Lack of hydrants in rural areas poses problems for firefighters - KPLC 7 News, Lake Charles, Louisiana

Lack of hydrants in rural areas poses problems for firefighters

By Brandon Richards - bio | email

LAKE CHARLES, LA (KPLC-TV) –It is a problem that has plagued firefighters in rural areas for years.

A lack of fire hydrants not only serves as a major headache for firefighters; it also presents real danger to residents who live in rural areas, as evident by two area house fires this week.

While firefighters worked as hard as they could, they were fighting a losing battle trying to save a home on Fairfax Drive south of Lake Charles.

The home was completely destroyed.

While there are a number of factors that go into fighting fires, officials said the home's location is partly to blame.

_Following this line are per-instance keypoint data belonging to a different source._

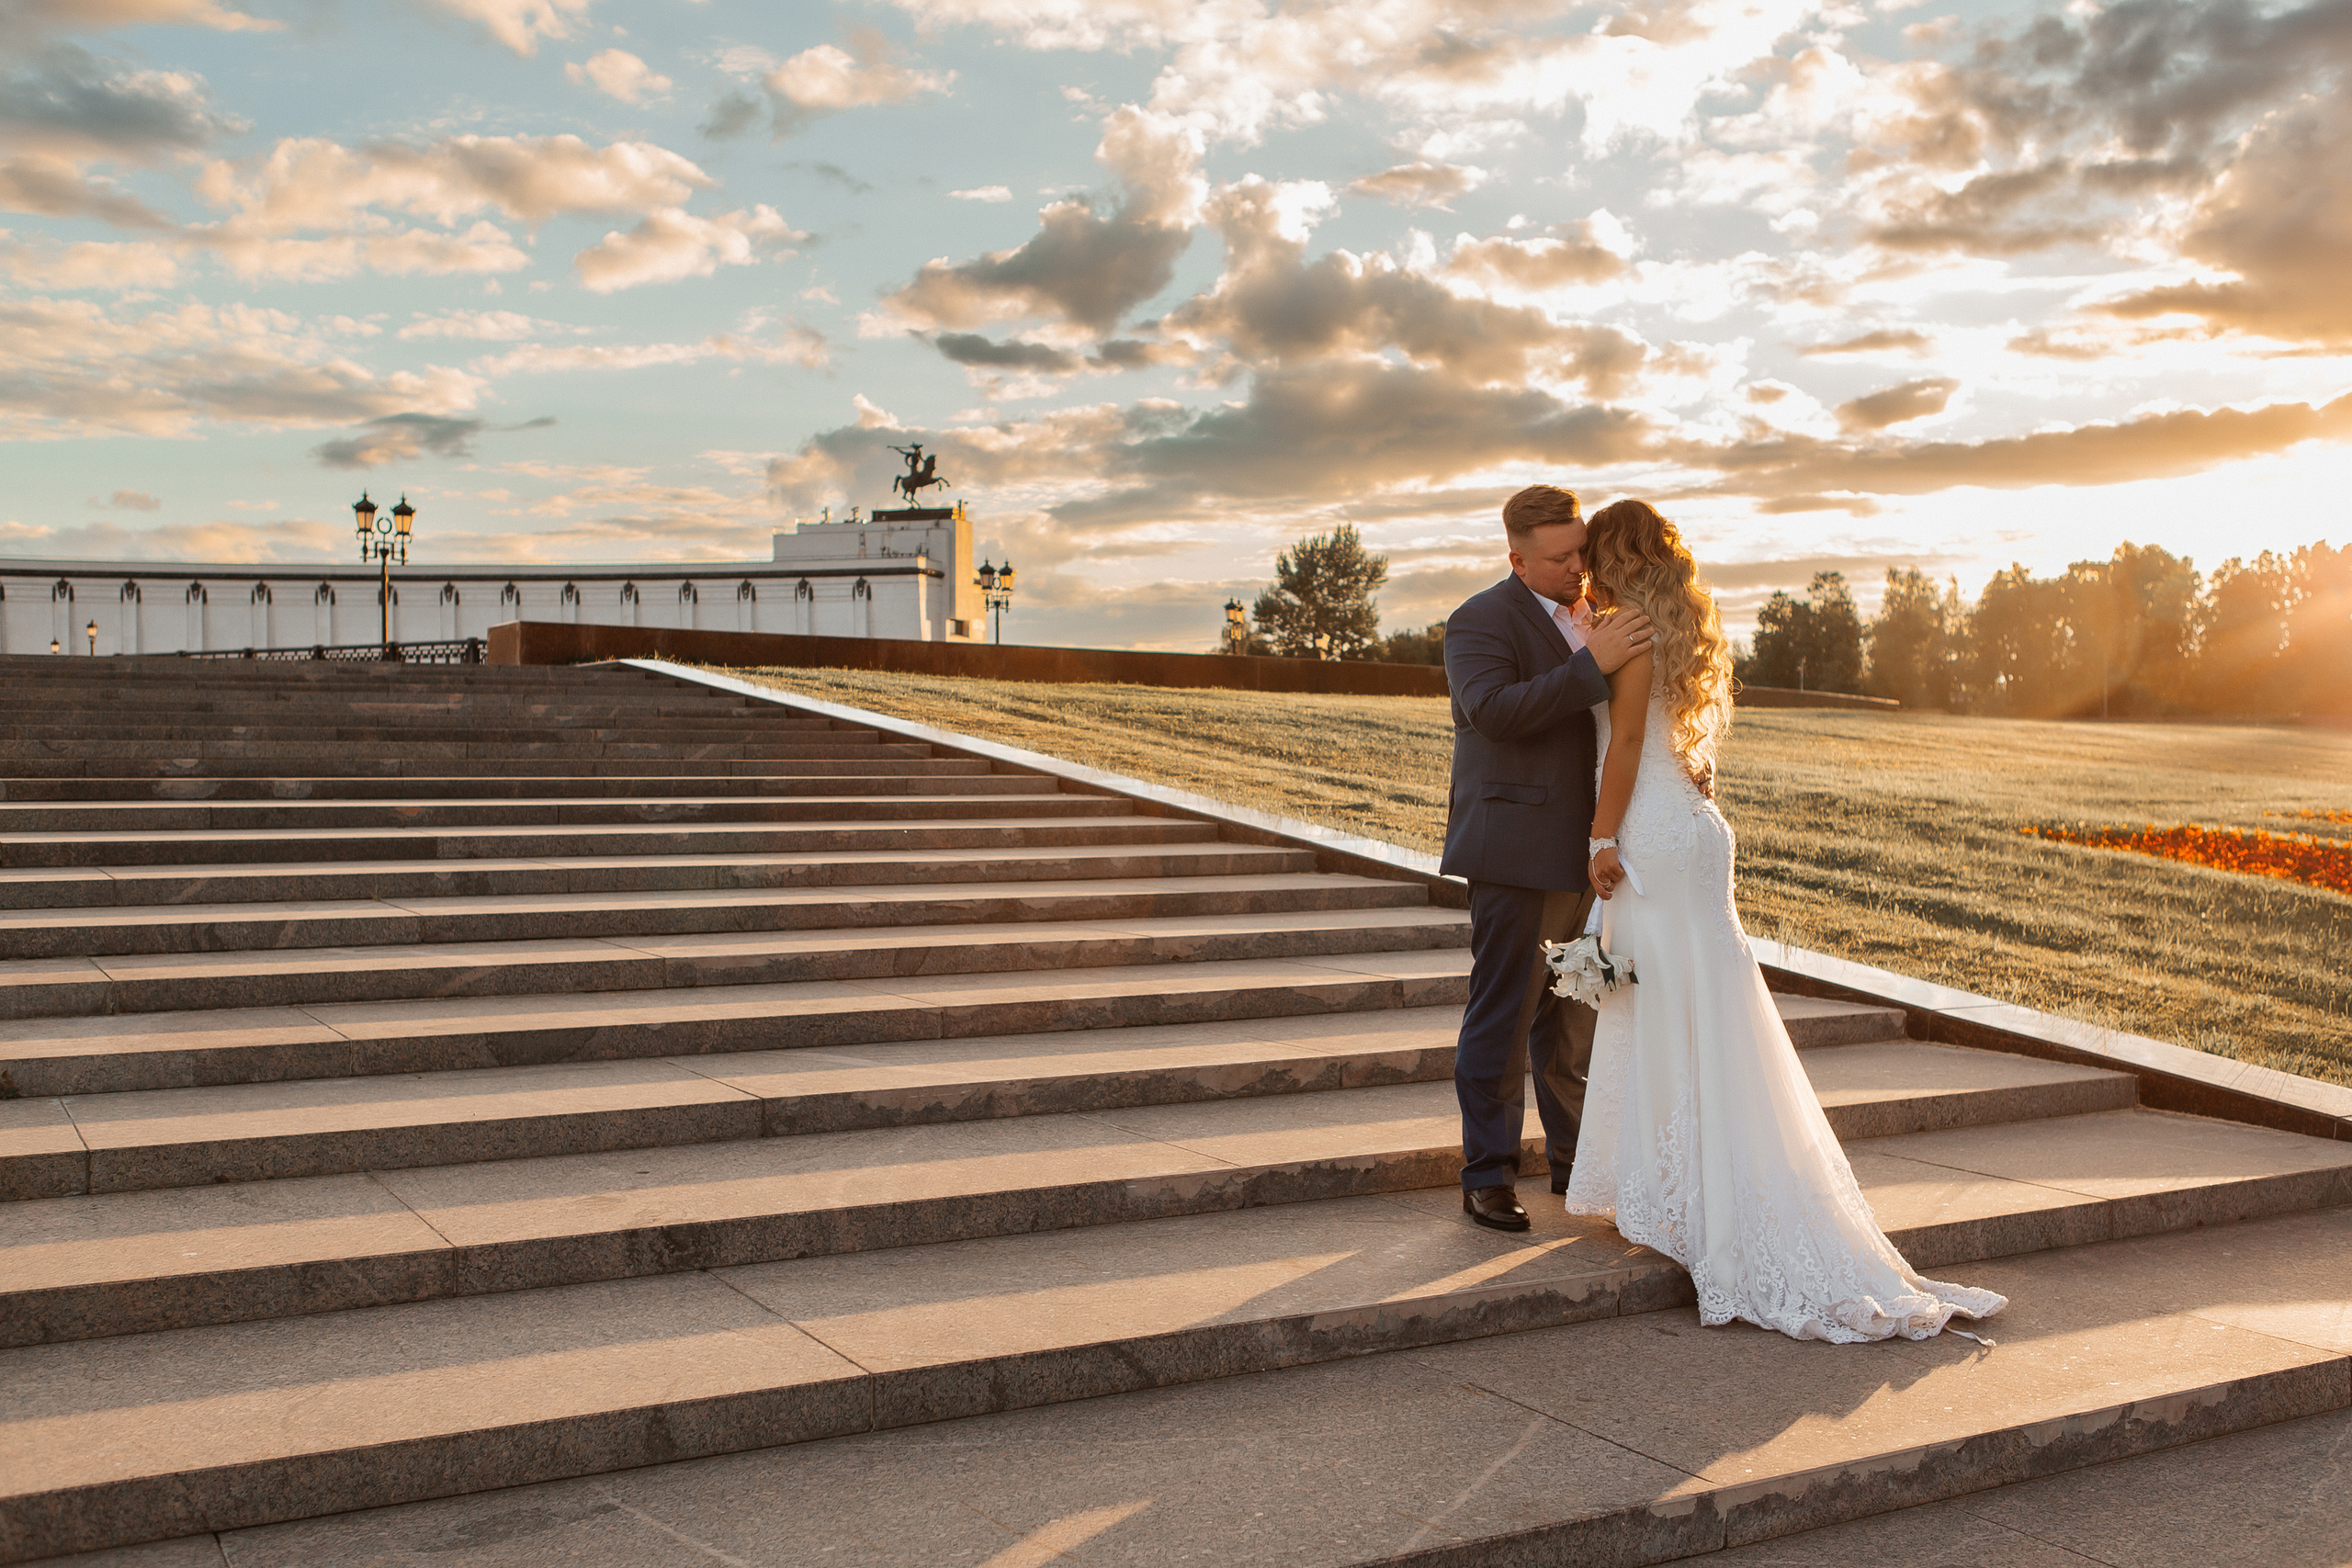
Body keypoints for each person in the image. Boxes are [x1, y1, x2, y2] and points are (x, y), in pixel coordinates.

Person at [1564, 497, 2007, 1342]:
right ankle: (1699, 1186)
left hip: (1651, 833)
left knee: (1661, 1010)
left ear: (1615, 556)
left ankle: (1684, 1202)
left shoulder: (1626, 638)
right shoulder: (1685, 622)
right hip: (1699, 828)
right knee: (1711, 1007)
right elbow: (1690, 746)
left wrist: (1600, 836)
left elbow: (1623, 745)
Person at [1441, 484, 1655, 1233]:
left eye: (1580, 551)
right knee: (1502, 1019)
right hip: (1516, 853)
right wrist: (1588, 664)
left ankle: (1574, 1160)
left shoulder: (1594, 614)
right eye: (1559, 558)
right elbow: (1493, 711)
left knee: (1571, 1023)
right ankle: (1488, 1175)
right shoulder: (1478, 620)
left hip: (1592, 858)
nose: (1576, 567)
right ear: (1517, 559)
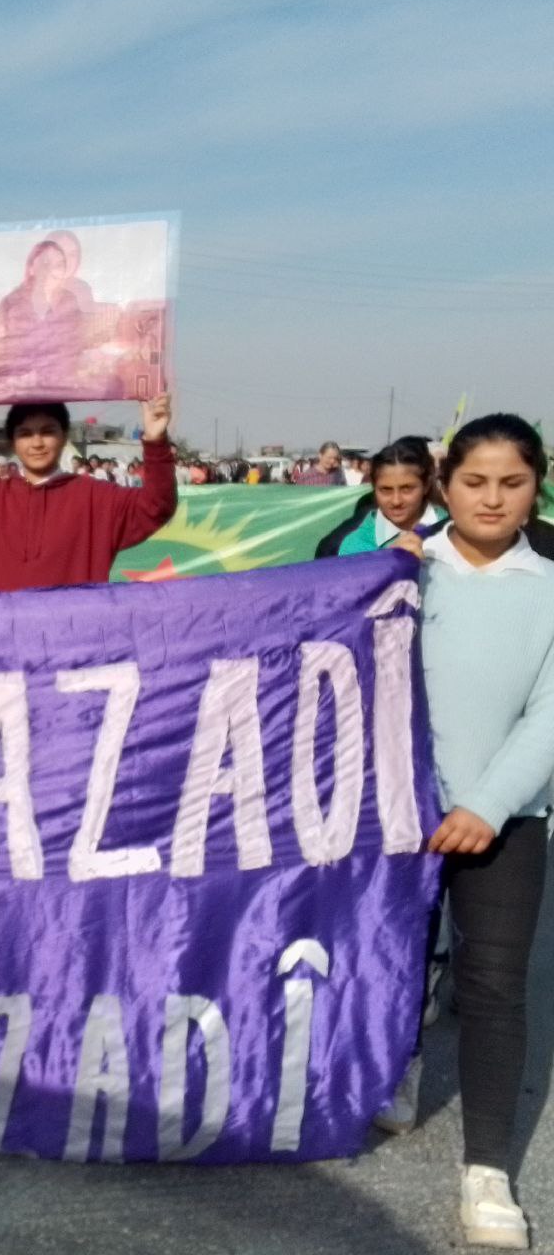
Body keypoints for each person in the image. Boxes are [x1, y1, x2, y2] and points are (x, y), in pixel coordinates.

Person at [388, 414, 554, 1249]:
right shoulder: (400, 574)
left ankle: (486, 1168)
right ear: (444, 486)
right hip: (397, 813)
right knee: (390, 962)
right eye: (475, 482)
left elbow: (549, 717)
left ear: (537, 489)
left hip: (505, 821)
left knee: (492, 986)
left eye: (512, 483)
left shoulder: (550, 587)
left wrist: (486, 806)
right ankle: (391, 1075)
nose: (492, 499)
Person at [0, 393, 175, 591]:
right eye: (25, 433)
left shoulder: (97, 497)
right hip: (2, 643)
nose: (37, 443)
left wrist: (155, 440)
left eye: (47, 431)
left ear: (64, 436)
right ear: (12, 442)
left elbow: (157, 505)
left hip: (76, 643)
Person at [315, 437, 444, 558]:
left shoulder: (452, 531)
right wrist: (385, 562)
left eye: (407, 489)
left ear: (426, 485)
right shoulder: (355, 546)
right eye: (385, 490)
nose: (396, 501)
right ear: (374, 488)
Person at [0, 240, 83, 386]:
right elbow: (7, 350)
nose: (52, 269)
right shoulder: (11, 302)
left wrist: (54, 378)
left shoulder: (70, 302)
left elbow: (72, 349)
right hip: (19, 385)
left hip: (60, 386)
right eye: (45, 263)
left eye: (59, 265)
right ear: (31, 268)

"We don't have a water system [south of Lake Charles]. So you're going to have to carry [water] in on the trucks," said Lake Charles Fire Chief Keith Murray. "You're only going to fight the fire with what you bring."

There are some things firefighters can do to fight fires in rural areas, like piping water from nearby ponds. But that is not always an option.

Even if firefighters were able to find a water supply to tap into, depending on the distance, it might not help as much as one would think.

"If you lay a thousand feet of hose, there may only be 10lbs. of pressure at the other end," said Murray. "All of that pressure was lost pushing it through the hose."

Such was the case on Thursday when a fire destroyed a mobile home near Moss Bluff.

Murray said there are some fire hydrants in rural parts of northern Calcasieu Parish, but none south of Lake Charles.

Another concern is the number of fire stations south of Lake Charles. There are only two stations and many residents live miles away from them.

"They don't have a water supply system. That's the way rural firefighting is. That's the way rural living is," said Murray.

The parish has a contract with the City of Lake Charles to provide fire service to the area south of Lake Charles.

In the early 1990s, residents who live south of Lake Charles voted down a measure that would have paid for the installation of their own water system.